Tyler, il guascone, Kate, la saggia, Javi, l’empatico: Twisters, film di effetti speciali, in realtà punta molto sui personaggi, li scrive bene e li integra bene tra loro. È riuscita anche la scelta degli attori. Glen Powell, dopo Top Gun: Maverick, Tutti tranne te e Hit Man, è il nuovo divo del cinema americano, l’attore bello ma con un grande senso dell’autoironia, come è richiesto oggi al ruolo. Lo vedremo in tutti i prossimi blockbuster. Ma vedremo in molti film di successo anche Daisy Edgar-Jones, che ha una bellezza indiscutibile, ma anche quell’aria da ragazza seria, credibile, sagace che il cinema americano ama tanto. Anche Anthony Ramos ha uno sguardo molto comunicativo e una voce notevole.

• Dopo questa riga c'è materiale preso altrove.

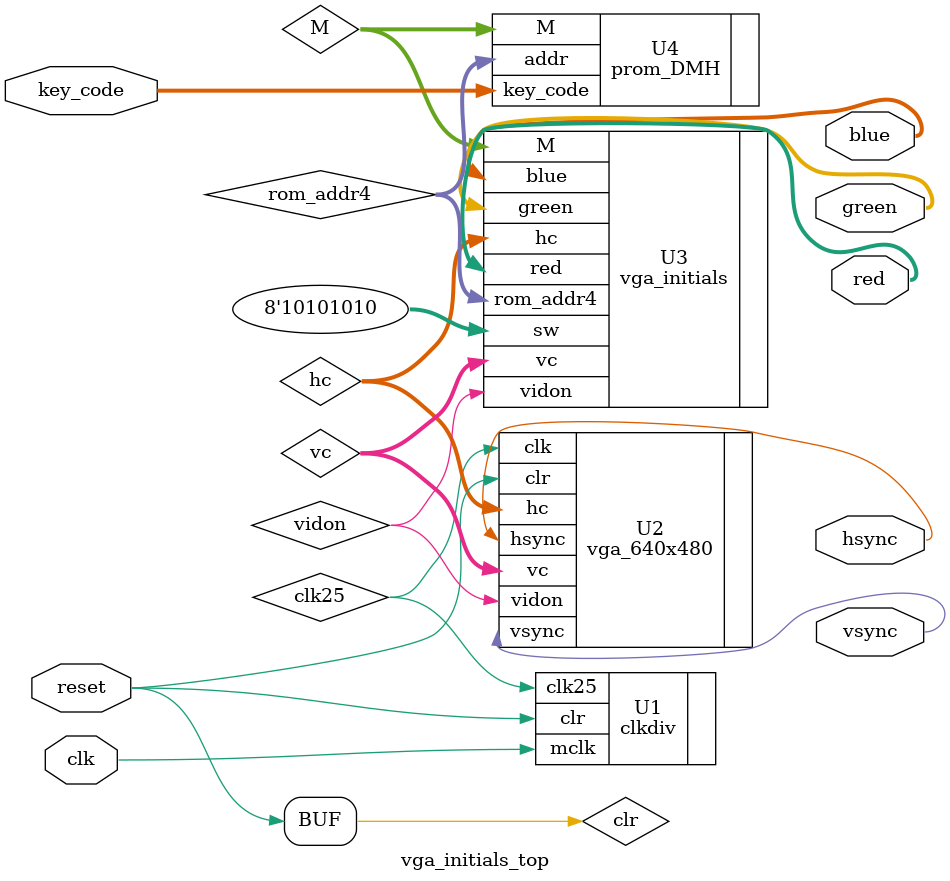
<source format=v>
`timescale 1ns / 1ps


module vga_initials_top(
input wire clk,
input wire  reset,
input wire [7:0] key_code,
output wire hsync,
output wire vsync,
output wire [2:0] red,
output wire [2:0] green,
output wire [1:0] blue
);


wire clr, clk25,vidon;
wire [9:0] hc,vc;
wire [0:31] M;
wire [3:0] rom_addr4;

assign clr = reset;

clkdiv U1 	(
		.mclk(clk),
		.clr(clr),
		.clk25(clk25)
				);
				
vga_640x480 U2	(
		.clk(clk25),
		.clr(clr),
		.hsync(hsync),
		.vsync(vsync),
		.hc(hc),
		.vc(vc),
		.vidon(vidon)
					);
					
vga_initials U3	(
		.vidon(vidon),
		.hc(hc),
		.vc(vc),
		.M(M),
		.sw(8'b10101010),
		.rom_addr4(rom_addr4),
		.red(red),
		.green(green),
		.blue(blue)
						);
						
						
prom_DMH U4	(
		.addr(rom_addr4),
		.M(M),
		.key_code(key_code)
				);


endmodule

</source>
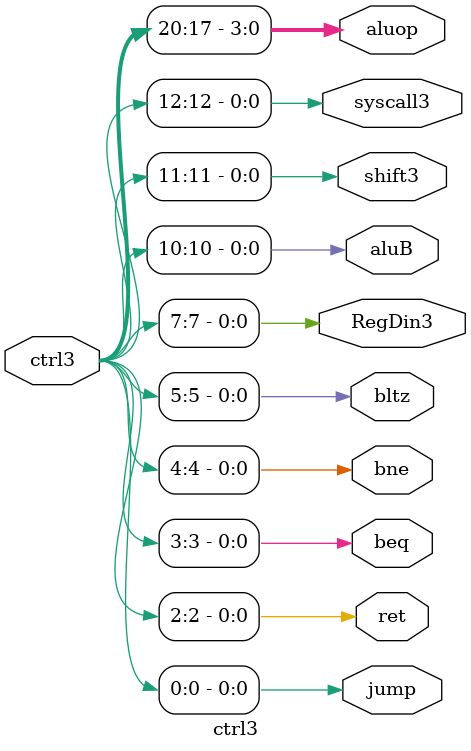
<source format=v>
module ctrl3(
	jump,ret,beq,bne,bltz,
	RegDin3,aluB,shift3,
	syscall3,aluop,
	ctrl3
    );
	input [20:0]ctrl3;
	output jump,ret,beq,bne,bltz;
	output RegDin3,aluB,shift3;
	output syscall3;
	output [3:0]aluop;
	assign jump = ctrl3[0];
	assign ret = ctrl3[2];
	assign beq = ctrl3[3];
	assign bne = ctrl3[4];
	assign bltz = ctrl3[5];
	assign RegDin3 = ctrl3[7];
	assign aluB = ctrl3[10];
	assign shift3 = ctrl3[11];
	assign syscall3 = ctrl3[12];
	assign aluop = ctrl3[20:17];
endmodule

</source>
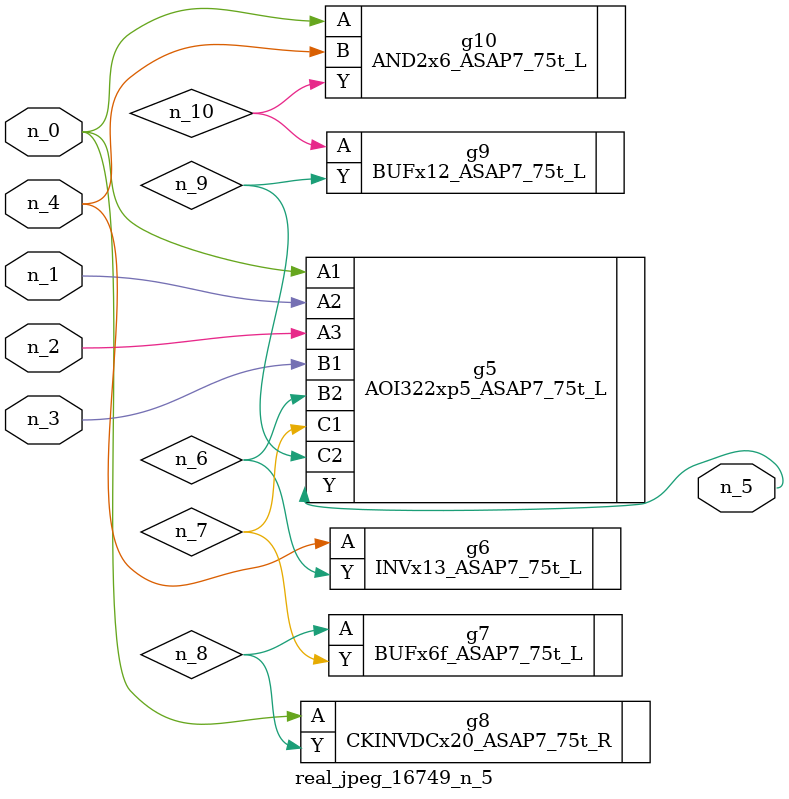
<source format=v>
module real_jpeg_16749_n_5 (n_4, n_0, n_1, n_2, n_3, n_5);

input n_4;
input n_0;
input n_1;
input n_2;
input n_3;

output n_5;

wire n_8;
wire n_6;
wire n_7;
wire n_10;
wire n_9;

AOI322xp5_ASAP7_75t_L g5 ( 
.A1(n_0),
.A2(n_1),
.A3(n_2),
.B1(n_3),
.B2(n_6),
.C1(n_7),
.C2(n_9),
.Y(n_5)
);

CKINVDCx20_ASAP7_75t_R g8 ( 
.A(n_0),
.Y(n_8)
);

AND2x6_ASAP7_75t_L g10 ( 
.A(n_0),
.B(n_4),
.Y(n_10)
);

INVx13_ASAP7_75t_L g6 ( 
.A(n_4),
.Y(n_6)
);

BUFx6f_ASAP7_75t_L g7 ( 
.A(n_8),
.Y(n_7)
);

BUFx12_ASAP7_75t_L g9 ( 
.A(n_10),
.Y(n_9)
);


endmodule
</source>
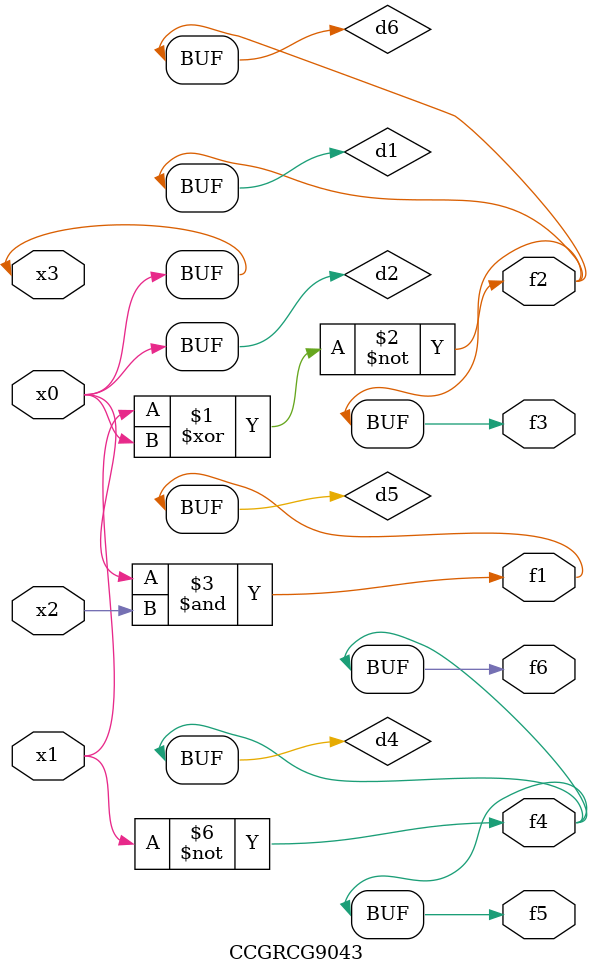
<source format=v>
module CCGRCG9043(
	input x0, x1, x2, x3,
	output f1, f2, f3, f4, f5, f6
);

	wire d1, d2, d3, d4, d5, d6;

	xnor (d1, x1, x3);
	buf (d2, x0, x3);
	nand (d3, x0, x2);
	not (d4, x1);
	nand (d5, d3);
	or (d6, d1);
	assign f1 = d5;
	assign f2 = d6;
	assign f3 = d6;
	assign f4 = d4;
	assign f5 = d4;
	assign f6 = d4;
endmodule

</source>
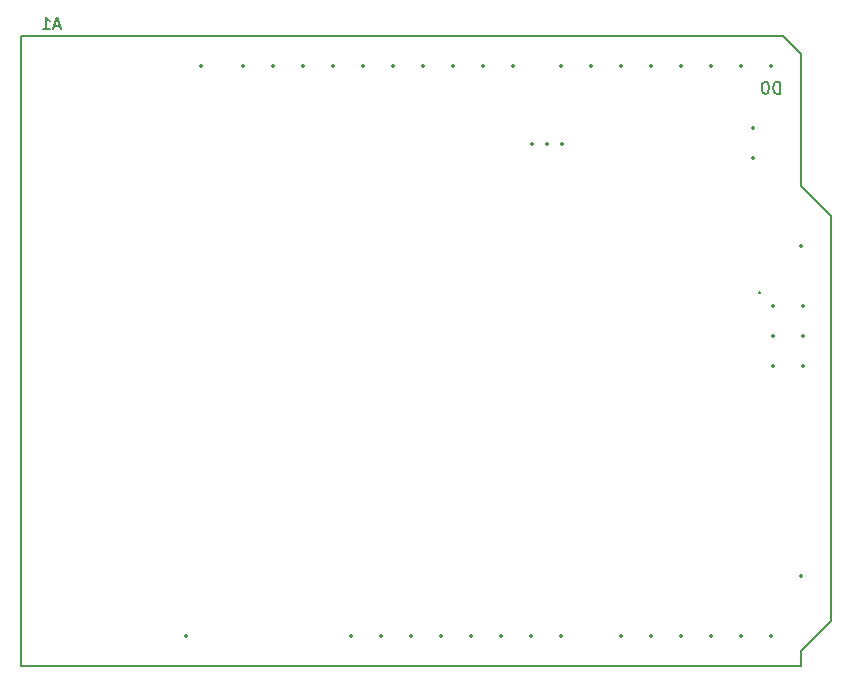
<source format=gbo>
%TF.GenerationSoftware,KiCad,Pcbnew,8.0.3*%
%TF.CreationDate,2025-01-08T21:35:48+01:00*%
%TF.ProjectId,ArduinoNICShield,41726475-696e-46f4-9e49-43536869656c,rev?*%
%TF.SameCoordinates,Original*%
%TF.FileFunction,Legend,Bot*%
%TF.FilePolarity,Positive*%
%FSLAX46Y46*%
G04 Gerber Fmt 4.6, Leading zero omitted, Abs format (unit mm)*
G04 Created by KiCad (PCBNEW 8.0.3) date 2025-01-08 21:35:48*
%MOMM*%
%LPD*%
G01*
G04 APERTURE LIST*
%ADD10C,0.150000*%
%ADD11C,0.350000*%
G04 APERTURE END LIST*
D10*
X104754285Y-61853104D02*
X104278095Y-61853104D01*
X104849523Y-62138819D02*
X104516190Y-61138819D01*
X104516190Y-61138819D02*
X104182857Y-62138819D01*
X103325714Y-62138819D02*
X103897142Y-62138819D01*
X103611428Y-62138819D02*
X103611428Y-61138819D01*
X103611428Y-61138819D02*
X103706666Y-61281676D01*
X103706666Y-61281676D02*
X103801904Y-61376914D01*
X103801904Y-61376914D02*
X103897142Y-61424533D01*
X163984000Y-84395580D02*
X164031619Y-84443200D01*
X164031619Y-84443200D02*
X163984000Y-84490819D01*
X163984000Y-84490819D02*
X163936381Y-84443200D01*
X163936381Y-84443200D02*
X163984000Y-84395580D01*
X163984000Y-84395580D02*
X163984000Y-84490819D01*
X165738094Y-67599819D02*
X165738094Y-66599819D01*
X165738094Y-66599819D02*
X165499999Y-66599819D01*
X165499999Y-66599819D02*
X165357142Y-66647438D01*
X165357142Y-66647438D02*
X165261904Y-66742676D01*
X165261904Y-66742676D02*
X165214285Y-66837914D01*
X165214285Y-66837914D02*
X165166666Y-67028390D01*
X165166666Y-67028390D02*
X165166666Y-67171247D01*
X165166666Y-67171247D02*
X165214285Y-67361723D01*
X165214285Y-67361723D02*
X165261904Y-67456961D01*
X165261904Y-67456961D02*
X165357142Y-67552200D01*
X165357142Y-67552200D02*
X165499999Y-67599819D01*
X165499999Y-67599819D02*
X165738094Y-67599819D01*
X164547618Y-66599819D02*
X164452380Y-66599819D01*
X164452380Y-66599819D02*
X164357142Y-66647438D01*
X164357142Y-66647438D02*
X164309523Y-66695057D01*
X164309523Y-66695057D02*
X164261904Y-66790295D01*
X164261904Y-66790295D02*
X164214285Y-66980771D01*
X164214285Y-66980771D02*
X164214285Y-67218866D01*
X164214285Y-67218866D02*
X164261904Y-67409342D01*
X164261904Y-67409342D02*
X164309523Y-67504580D01*
X164309523Y-67504580D02*
X164357142Y-67552200D01*
X164357142Y-67552200D02*
X164452380Y-67599819D01*
X164452380Y-67599819D02*
X164547618Y-67599819D01*
X164547618Y-67599819D02*
X164642856Y-67552200D01*
X164642856Y-67552200D02*
X164690475Y-67504580D01*
X164690475Y-67504580D02*
X164738094Y-67409342D01*
X164738094Y-67409342D02*
X164785713Y-67218866D01*
X164785713Y-67218866D02*
X164785713Y-66980771D01*
X164785713Y-66980771D02*
X164738094Y-66790295D01*
X164738094Y-66790295D02*
X164690475Y-66695057D01*
X164690475Y-66695057D02*
X164642856Y-66647438D01*
X164642856Y-66647438D02*
X164547618Y-66599819D01*
%TO.C,A1*%
X101500000Y-62700000D02*
X166016000Y-62700000D01*
X167540000Y-75400000D02*
X167540000Y-64224000D01*
X101500000Y-116040000D02*
X167540000Y-116040000D01*
X101500000Y-62700000D02*
X101500000Y-116040000D01*
X167540000Y-116040000D02*
X167540000Y-114770000D01*
X167540000Y-114770000D02*
X170080000Y-112230000D01*
X170080000Y-77940000D02*
X167540000Y-75400000D01*
X166016000Y-62700000D02*
X167540000Y-64224000D01*
X170080000Y-112230000D02*
X170080000Y-77940000D01*
%TD*%
D11*
X163500000Y-70460000D03*
X163500000Y-73000000D03*
X147270000Y-71860000D03*
X146000000Y-71860000D03*
X144730000Y-71860000D03*
X147220000Y-113500000D03*
X122836000Y-65240000D03*
X120296000Y-65240000D03*
X165127000Y-88100000D03*
X165127000Y-90640000D03*
X134520000Y-113500000D03*
X167667000Y-88100000D03*
X165127000Y-85560000D03*
X131980000Y-113500000D03*
X167667000Y-90640000D03*
X144680000Y-113500000D03*
X142140000Y-113500000D03*
X127916000Y-65240000D03*
X130456000Y-65240000D03*
X132996000Y-65240000D03*
X135536000Y-65240000D03*
X138076000Y-65240000D03*
X140616000Y-65240000D03*
X143156000Y-65240000D03*
X147220000Y-65240000D03*
X149760000Y-65240000D03*
X152300000Y-65240000D03*
X154840000Y-65240000D03*
X157380000Y-65240000D03*
X159920000Y-65240000D03*
X162460000Y-65240000D03*
X165000000Y-65240000D03*
X125376000Y-65240000D03*
X165000000Y-113500000D03*
X162460000Y-113500000D03*
X159920000Y-113500000D03*
X157380000Y-113500000D03*
X154840000Y-113500000D03*
X152300000Y-113500000D03*
X167667000Y-85560000D03*
X139600000Y-113500000D03*
X137060000Y-113500000D03*
X167540000Y-80480000D03*
X129440000Y-113500000D03*
X167540000Y-108420000D03*
X116740000Y-65240000D03*
X115470000Y-113500000D03*
M02*

</source>
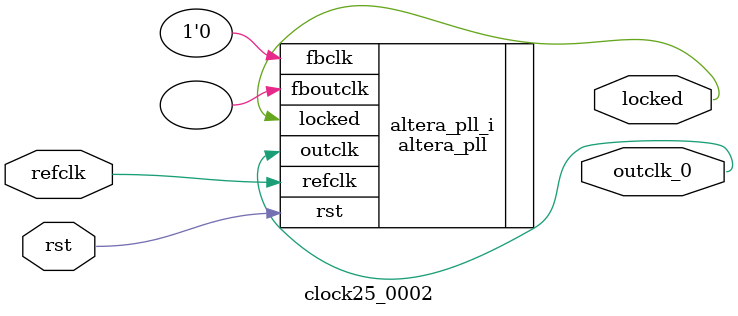
<source format=v>
`timescale 1ns/10ps
module  clock25_0002(

	// interface 'refclk'
	input wire refclk,

	// interface 'reset'
	input wire rst,

	// interface 'outclk0'
	output wire outclk_0,

	// interface 'locked'
	output wire locked
);

	altera_pll #(
		.fractional_vco_multiplier("false"),
		.reference_clock_frequency("50.0 MHz"),
		.operation_mode("direct"),
		.number_of_clocks(1),
		.output_clock_frequency0("25.000000 MHz"),
		.phase_shift0("0 ps"),
		.duty_cycle0(50),
		.output_clock_frequency1("0 MHz"),
		.phase_shift1("0 ps"),
		.duty_cycle1(50),
		.output_clock_frequency2("0 MHz"),
		.phase_shift2("0 ps"),
		.duty_cycle2(50),
		.output_clock_frequency3("0 MHz"),
		.phase_shift3("0 ps"),
		.duty_cycle3(50),
		.output_clock_frequency4("0 MHz"),
		.phase_shift4("0 ps"),
		.duty_cycle4(50),
		.output_clock_frequency5("0 MHz"),
		.phase_shift5("0 ps"),
		.duty_cycle5(50),
		.output_clock_frequency6("0 MHz"),
		.phase_shift6("0 ps"),
		.duty_cycle6(50),
		.output_clock_frequency7("0 MHz"),
		.phase_shift7("0 ps"),
		.duty_cycle7(50),
		.output_clock_frequency8("0 MHz"),
		.phase_shift8("0 ps"),
		.duty_cycle8(50),
		.output_clock_frequency9("0 MHz"),
		.phase_shift9("0 ps"),
		.duty_cycle9(50),
		.output_clock_frequency10("0 MHz"),
		.phase_shift10("0 ps"),
		.duty_cycle10(50),
		.output_clock_frequency11("0 MHz"),
		.phase_shift11("0 ps"),
		.duty_cycle11(50),
		.output_clock_frequency12("0 MHz"),
		.phase_shift12("0 ps"),
		.duty_cycle12(50),
		.output_clock_frequency13("0 MHz"),
		.phase_shift13("0 ps"),
		.duty_cycle13(50),
		.output_clock_frequency14("0 MHz"),
		.phase_shift14("0 ps"),
		.duty_cycle14(50),
		.output_clock_frequency15("0 MHz"),
		.phase_shift15("0 ps"),
		.duty_cycle15(50),
		.output_clock_frequency16("0 MHz"),
		.phase_shift16("0 ps"),
		.duty_cycle16(50),
		.output_clock_frequency17("0 MHz"),
		.phase_shift17("0 ps"),
		.duty_cycle17(50),
		.pll_type("General"),
		.pll_subtype("General")
	) altera_pll_i (
		.rst	(rst),
		.outclk	({outclk_0}),
		.locked	(locked),
		.fboutclk	( ),
		.fbclk	(1'b0),
		.refclk	(refclk)
	);
endmodule


</source>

Tutto questo si mescola bene in un film che sa di America, quella tradizionale, quella degli Stati all’interno. E sa, soprattutto, di cinema anni Novanta, gli anni d’oro del cinema catastrofico con cui siamo cresciuti. Un cinema che in quegli anni riempiva le sale, che sono decisamente il posto dove va visto questo film. Vedremo se anche oggi questo tipo di cinema avrà un suo pubblico. A proposito di sale, una delle scene più belle è girata all’interno del cinema, dove un gruppo di persone si rifugia per sfuggire a un tornado. Potete leggere questa scena in molti modi. Il cinema può salvarci la vita? O il cinema, inteso come sala, è morto?